BEGIN Reading text

So we'd make fun of them and have like the Eppies, right? Do you know your Eppies? Um, is, uh, I let my kids know everything. Right? Everything that happened to me so they can be smarter than me. So they can make the, they can be well informed, right? As long as they want to know it. And I get it through your parents personality traits and their marriage traits and understanding that history.


Erin: I think that's so important and it's, it's psychology, right? But it's also like. Coaching always feels to me like the practical application of some psychological principles towards goals. Um, I don't think you can strip out psychology from coaching.


Lauren: I, I have, because I've only been, I've been building my own brand and coaching myself and then building coaches that work for me. And then I've been franchising the method. So cause I am a method junkie, like take, do this process. I've been developing a process. So that it's something someone can teach and then understand, right? So I can leave that behind on Earth after I'm long dead. So that's, that's been my dream. Yeah, I love that.


And so that, so then I back it with science and I, I make it something that people can really deeply understand. And what I call what I teach is, you know, uncommon knowledge becoming common. Like once you get it, you can't really un get it.

Erin: Yeah. Okay. So one thing about your no nonsense approach that I have heard you talk about is helping people to stop lying to themselves so that they can live a life that's truer to their wants and to their values.


And I love talking about that because I was such a liar in my previous life when I was sort of having it all. And I was. This big career lady and I had a marriage and two kids and I bought us a house and I did all the things. I was fucking miserable inside of it. It looked amazing on the outside, but, and if you didn't know me, you would think something of me like, you know, I would be impressive to you.

END Reading text
BEGIN Source material

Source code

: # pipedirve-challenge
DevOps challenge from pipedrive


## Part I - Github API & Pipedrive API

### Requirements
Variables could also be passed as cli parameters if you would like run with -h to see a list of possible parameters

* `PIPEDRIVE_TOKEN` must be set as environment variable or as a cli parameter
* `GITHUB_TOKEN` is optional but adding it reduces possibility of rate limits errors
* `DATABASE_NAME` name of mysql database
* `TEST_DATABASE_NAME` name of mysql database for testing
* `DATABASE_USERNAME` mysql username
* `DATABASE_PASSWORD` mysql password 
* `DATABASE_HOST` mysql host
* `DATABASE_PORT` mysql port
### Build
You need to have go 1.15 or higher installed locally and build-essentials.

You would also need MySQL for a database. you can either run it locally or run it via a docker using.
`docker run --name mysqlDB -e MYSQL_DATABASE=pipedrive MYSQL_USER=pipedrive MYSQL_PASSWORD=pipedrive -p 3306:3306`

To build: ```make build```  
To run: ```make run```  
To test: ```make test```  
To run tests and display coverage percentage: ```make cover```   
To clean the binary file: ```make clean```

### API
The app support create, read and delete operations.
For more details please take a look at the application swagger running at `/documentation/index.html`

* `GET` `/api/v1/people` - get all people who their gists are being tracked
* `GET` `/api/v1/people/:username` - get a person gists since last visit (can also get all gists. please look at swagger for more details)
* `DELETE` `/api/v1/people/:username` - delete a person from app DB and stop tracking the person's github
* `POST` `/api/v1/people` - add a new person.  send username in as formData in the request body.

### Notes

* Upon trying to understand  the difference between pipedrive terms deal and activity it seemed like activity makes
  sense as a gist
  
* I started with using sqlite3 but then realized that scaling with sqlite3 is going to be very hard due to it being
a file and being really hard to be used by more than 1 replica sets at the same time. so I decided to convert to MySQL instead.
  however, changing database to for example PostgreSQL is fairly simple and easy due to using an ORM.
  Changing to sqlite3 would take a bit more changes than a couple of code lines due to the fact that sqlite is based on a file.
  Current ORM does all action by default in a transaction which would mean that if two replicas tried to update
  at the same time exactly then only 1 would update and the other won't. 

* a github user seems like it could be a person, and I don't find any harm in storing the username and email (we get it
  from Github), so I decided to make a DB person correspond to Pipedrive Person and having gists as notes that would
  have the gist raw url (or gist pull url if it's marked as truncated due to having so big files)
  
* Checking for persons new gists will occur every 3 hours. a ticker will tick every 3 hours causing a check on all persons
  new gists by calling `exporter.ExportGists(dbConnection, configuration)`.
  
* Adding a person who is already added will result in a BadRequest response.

END Source material

■ Problem statement
Repeat word for word the part of the coaching interview starting with "Erin: I think" and going on through "psychology from coaching.". Work only from the coaching interview, not the rows.

■ Exercise solution
Erin: I think that's so important and it's, it's psychology, right? But it's also like. Coaching always feels to me like the practical application of some psychological principles towards goals. Um, I don't think you can strip out psychology from coaching.